TASK SET
(1) In the article on online discourse below, repeat the passage from "Online, she was" up to and including "two decades ago.", swapping "discourse" for "conversation".
(2) Write the next part of the article on online discourse, picking up after its final sentence.

EXTRACTED TEXT
----------

Online, she was so outraged by a fellow chat participant’s sign-on name — unprintable here — that she complained.

“These threads are getting ridiculously out of control!” she wrote in part, “and I can’t believe you even let this person have that name as a sign on at all….”

For some experts, online writers and chat participants, it’s only more evidence that the level of American discourse has coarsened.

But for others, it’s not the discourse that has changed. Technology has allowed more access by those formerly stifled from expressing themselves.

Most, however, agree that conversations among Americans – online, on TV and in person – have become different than they were only two decades ago.

Experts say the way we talk to each other actually has been changing for the past century for many social reasons. But in the past few years, the ease of Internet access and the ability to write anonymously has further accelerated the changes.

“These things went on prior, but now that you have easy access, it’s easier and quicker to show your prejudice,” says John Shure, a contractor for DuPont who has chatted online many times, and who reprimanded one delawareonline chat participant who had made racist remarks.

“People who say some things would not say them if they had to tell their real names,” he says. “Especially in Delaware, because it’s so small. People have a lot of pent-up stuff inside them.”

In the last year, hundreds of newspaper Web sites across the country have added features that allow online readers to easily and anonymously add their comments on each article.

“The notion is to afford readers an opportunity to comment on issues without the heavy hand of an editor excising words for length,” said David Ledford, executive editor of The News Journal.

----------

RECORD EXCERPTS
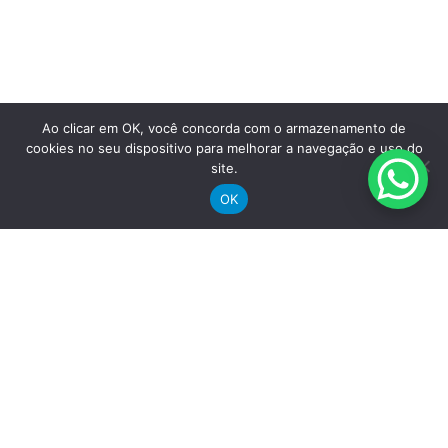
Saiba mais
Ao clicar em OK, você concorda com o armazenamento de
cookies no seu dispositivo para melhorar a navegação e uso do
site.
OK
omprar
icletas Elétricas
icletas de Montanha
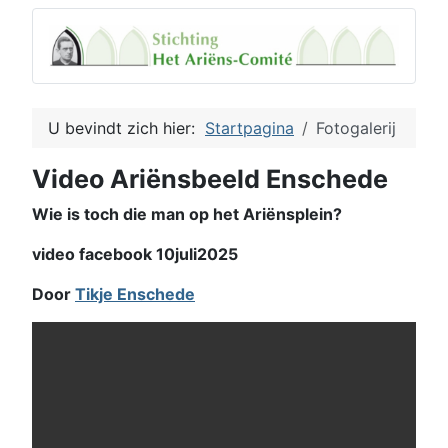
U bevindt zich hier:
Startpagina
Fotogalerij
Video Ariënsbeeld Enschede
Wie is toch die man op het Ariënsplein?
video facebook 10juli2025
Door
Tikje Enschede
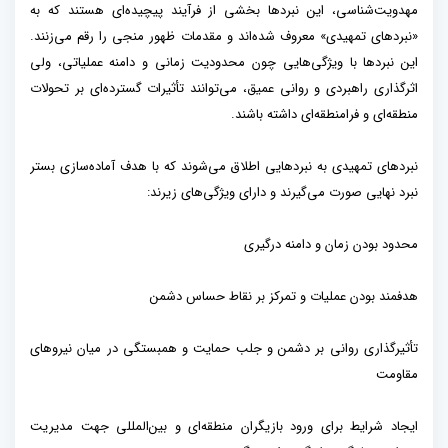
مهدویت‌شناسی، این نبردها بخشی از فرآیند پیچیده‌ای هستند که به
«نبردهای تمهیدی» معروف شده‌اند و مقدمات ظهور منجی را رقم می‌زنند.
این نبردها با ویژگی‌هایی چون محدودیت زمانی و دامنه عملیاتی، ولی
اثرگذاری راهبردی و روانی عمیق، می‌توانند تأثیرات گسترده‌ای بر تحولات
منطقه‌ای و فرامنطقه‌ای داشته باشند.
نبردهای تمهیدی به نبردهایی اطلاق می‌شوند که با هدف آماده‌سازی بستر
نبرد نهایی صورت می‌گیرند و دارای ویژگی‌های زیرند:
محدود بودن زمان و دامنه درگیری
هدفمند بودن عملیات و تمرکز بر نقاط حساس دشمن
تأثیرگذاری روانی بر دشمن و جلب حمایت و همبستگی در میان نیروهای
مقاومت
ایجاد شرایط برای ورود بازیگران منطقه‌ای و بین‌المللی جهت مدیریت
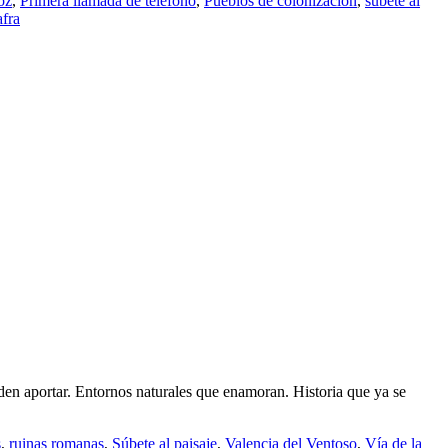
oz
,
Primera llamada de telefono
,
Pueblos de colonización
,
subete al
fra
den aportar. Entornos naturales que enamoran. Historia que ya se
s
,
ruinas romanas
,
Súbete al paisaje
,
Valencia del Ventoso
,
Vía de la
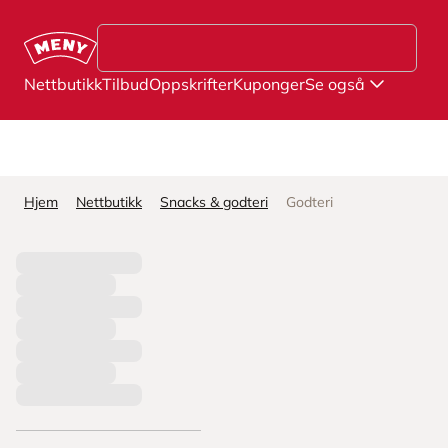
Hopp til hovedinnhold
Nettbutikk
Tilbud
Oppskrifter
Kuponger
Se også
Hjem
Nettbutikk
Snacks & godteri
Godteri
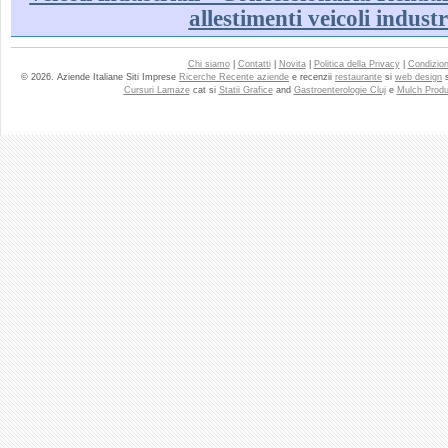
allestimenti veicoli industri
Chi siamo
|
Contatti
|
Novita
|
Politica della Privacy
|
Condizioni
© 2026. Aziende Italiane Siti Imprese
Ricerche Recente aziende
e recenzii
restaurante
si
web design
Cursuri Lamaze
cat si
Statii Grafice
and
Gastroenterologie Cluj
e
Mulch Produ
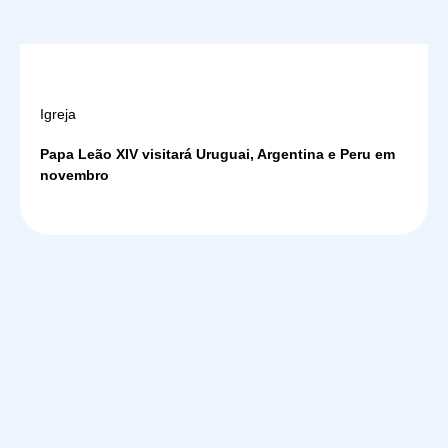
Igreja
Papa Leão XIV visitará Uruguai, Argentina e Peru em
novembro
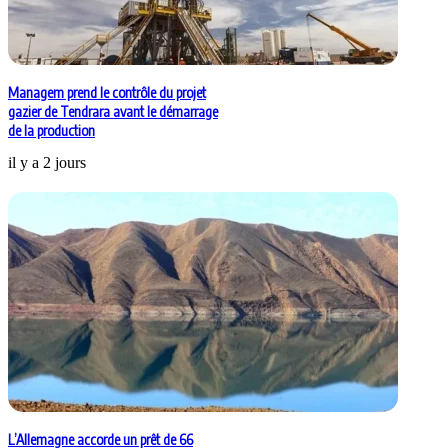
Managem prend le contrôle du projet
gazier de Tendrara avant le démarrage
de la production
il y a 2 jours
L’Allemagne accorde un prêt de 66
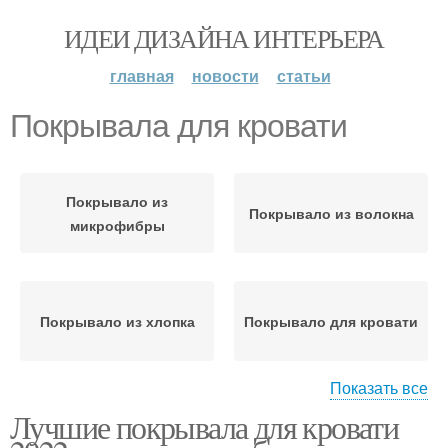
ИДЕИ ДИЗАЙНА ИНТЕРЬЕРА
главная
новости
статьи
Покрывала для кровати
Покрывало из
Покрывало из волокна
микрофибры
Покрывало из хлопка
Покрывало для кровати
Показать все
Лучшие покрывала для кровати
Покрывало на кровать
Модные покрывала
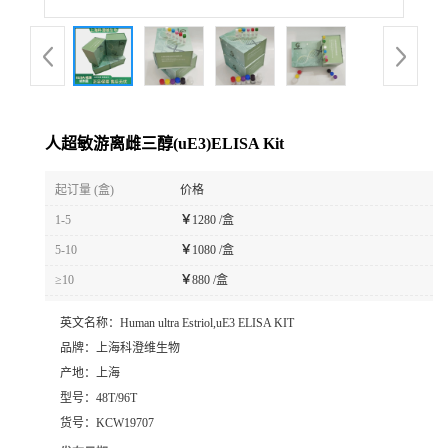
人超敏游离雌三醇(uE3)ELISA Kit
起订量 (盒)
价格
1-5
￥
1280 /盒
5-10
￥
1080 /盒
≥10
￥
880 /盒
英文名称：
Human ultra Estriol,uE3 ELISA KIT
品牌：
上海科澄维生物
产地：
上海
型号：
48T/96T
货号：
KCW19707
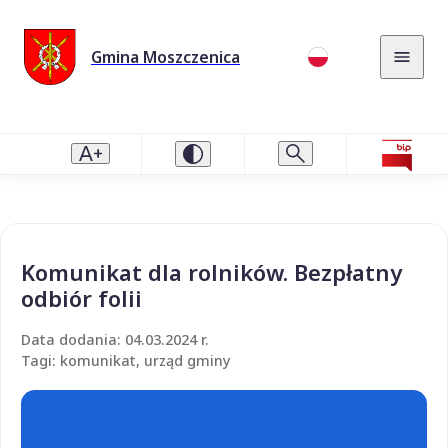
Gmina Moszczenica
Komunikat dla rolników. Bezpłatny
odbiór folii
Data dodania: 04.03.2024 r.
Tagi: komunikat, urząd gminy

----------

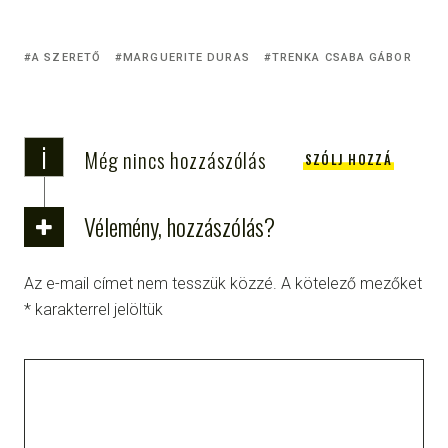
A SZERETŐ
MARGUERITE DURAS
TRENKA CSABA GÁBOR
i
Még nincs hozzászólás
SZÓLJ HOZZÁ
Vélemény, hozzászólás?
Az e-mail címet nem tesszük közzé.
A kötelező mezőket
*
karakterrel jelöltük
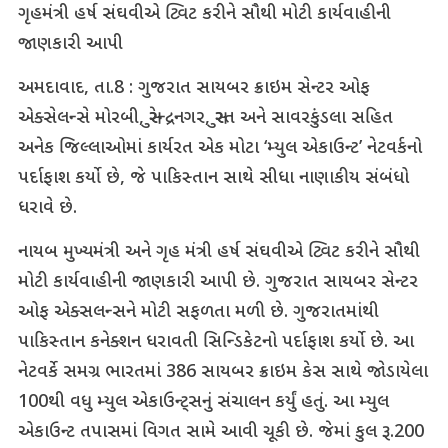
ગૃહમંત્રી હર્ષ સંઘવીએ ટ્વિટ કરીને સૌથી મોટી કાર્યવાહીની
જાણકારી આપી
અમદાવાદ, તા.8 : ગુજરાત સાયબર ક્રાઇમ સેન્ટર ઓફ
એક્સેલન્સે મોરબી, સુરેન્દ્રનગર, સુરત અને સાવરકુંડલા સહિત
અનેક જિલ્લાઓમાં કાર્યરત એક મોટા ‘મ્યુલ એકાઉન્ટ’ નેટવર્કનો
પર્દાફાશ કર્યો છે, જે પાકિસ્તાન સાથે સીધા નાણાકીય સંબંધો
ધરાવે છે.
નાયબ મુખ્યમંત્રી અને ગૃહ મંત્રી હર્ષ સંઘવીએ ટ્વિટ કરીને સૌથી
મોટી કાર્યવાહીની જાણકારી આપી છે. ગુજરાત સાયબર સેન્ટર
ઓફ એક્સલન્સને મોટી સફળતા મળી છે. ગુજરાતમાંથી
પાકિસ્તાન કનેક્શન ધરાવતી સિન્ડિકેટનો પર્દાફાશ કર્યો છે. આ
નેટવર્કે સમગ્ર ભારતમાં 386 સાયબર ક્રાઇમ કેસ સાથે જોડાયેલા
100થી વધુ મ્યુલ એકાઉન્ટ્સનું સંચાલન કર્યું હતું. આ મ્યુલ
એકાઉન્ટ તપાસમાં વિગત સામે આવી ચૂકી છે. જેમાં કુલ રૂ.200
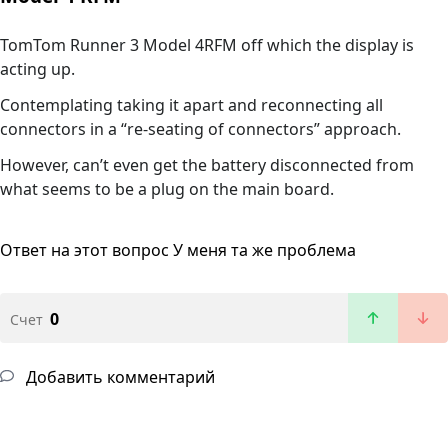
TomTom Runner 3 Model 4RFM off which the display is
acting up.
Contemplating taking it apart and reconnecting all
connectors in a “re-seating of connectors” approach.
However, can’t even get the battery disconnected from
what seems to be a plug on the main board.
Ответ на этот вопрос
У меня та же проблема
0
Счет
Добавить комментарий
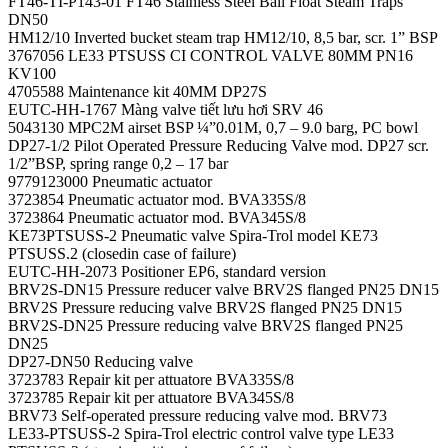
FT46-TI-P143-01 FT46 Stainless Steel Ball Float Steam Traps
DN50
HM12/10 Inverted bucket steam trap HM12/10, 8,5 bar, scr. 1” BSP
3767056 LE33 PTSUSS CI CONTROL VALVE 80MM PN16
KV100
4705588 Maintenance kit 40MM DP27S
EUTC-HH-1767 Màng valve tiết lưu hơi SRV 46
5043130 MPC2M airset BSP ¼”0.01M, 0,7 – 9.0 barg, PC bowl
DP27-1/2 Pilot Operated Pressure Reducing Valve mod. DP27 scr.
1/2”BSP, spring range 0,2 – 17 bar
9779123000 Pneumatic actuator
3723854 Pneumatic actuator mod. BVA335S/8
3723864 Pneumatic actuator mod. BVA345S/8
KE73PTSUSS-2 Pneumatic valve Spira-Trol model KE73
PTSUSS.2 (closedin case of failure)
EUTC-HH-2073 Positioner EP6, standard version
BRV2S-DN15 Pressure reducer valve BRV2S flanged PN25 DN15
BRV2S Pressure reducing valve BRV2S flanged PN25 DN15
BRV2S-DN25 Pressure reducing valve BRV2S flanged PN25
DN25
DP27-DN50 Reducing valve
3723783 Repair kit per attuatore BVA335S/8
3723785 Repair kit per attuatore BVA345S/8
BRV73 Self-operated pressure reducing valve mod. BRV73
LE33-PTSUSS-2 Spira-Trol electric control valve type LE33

----------

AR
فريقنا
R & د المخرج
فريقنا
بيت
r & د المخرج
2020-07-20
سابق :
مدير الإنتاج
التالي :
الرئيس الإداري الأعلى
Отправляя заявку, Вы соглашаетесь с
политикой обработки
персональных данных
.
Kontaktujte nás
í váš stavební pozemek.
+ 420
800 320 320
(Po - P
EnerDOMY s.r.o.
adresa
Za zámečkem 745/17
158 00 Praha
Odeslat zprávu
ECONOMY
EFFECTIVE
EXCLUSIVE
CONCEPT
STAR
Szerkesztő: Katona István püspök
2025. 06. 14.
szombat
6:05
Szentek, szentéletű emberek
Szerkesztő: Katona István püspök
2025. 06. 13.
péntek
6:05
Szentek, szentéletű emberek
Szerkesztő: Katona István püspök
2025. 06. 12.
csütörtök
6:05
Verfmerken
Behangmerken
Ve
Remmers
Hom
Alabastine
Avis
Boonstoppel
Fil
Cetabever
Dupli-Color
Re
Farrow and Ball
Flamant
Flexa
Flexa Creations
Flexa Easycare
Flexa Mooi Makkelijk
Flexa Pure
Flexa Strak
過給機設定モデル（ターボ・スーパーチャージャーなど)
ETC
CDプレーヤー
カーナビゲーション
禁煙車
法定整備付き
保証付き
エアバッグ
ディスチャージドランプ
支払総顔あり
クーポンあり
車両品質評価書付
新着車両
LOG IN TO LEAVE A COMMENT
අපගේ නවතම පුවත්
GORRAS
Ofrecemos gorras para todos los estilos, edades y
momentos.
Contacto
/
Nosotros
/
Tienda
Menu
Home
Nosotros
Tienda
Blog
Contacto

----------

PER-TASK ANSWERS
(1)
Online, she was so outraged by a fellow chat participant’s sign-on name — unprintable here — that she complained.

“These threads are getting ridiculously out of control!” she wrote in part, “and I can’t believe you even let this person have that name as a sign on at all….”

For some experts, online writers and chat participants, it’s only more evidence that the level of American conversation has coarsened.

But for others, it’s not the conversation that has changed. Technology has allowed more access by those formerly stifled from expressing themselves.

Most, however, agree that conversations among Americans – online, on TV and in person – have become different than they were only two decades ago.

(2)
“Of course, we would hope that people take seriously our policies about appropriate language, which they agree to when they register to participate in the forum. We can’t monitor the site 24-7, so we depend on readers to help us watch for people who step over the line with a post that is obviously offensive to community standards. When that happens, when a writer violates our terms of agreement, we terminate their ability to comment.”

By merely making the service available, however, news organizations have encountered a phenomenon long known to sociologists who study human interaction.

“The more you diversify your identity with multiple IDs, the less primary your physical relationships become,” says Margaret Chojnacki, 29, an assistant professor of communications at Barry University in Miami. “You have this escape or online community that provides all your needs, and you don’t have to be accountable to anyone in person.”

But that doesn’t necessarily mean that people and discourse in general have changed.

“I don’t think we have changed in the coarseness of our discourse,” says Elisabeth Gibbings, chair of the Delaware public education committee for the Delaware Psychological Association. “We’ve just changed the likelihood of it being heard in a public forum.”

John Sweeney, editorial page editor at The News Journal, agrees.

“At some level, discourse in America has always been rough, crude and offensive,” he says. “What has happened is the loosening of controls.”

That loosening has allowed “ordinary people like me to have a technological means to reach people that a couple of years was scarcely imaginable,” says Dana Garrett, who runs the politically-oriented “Delaware Watch” blog.

“We have the illusion of it being more coarse only because communication is everywhere now.”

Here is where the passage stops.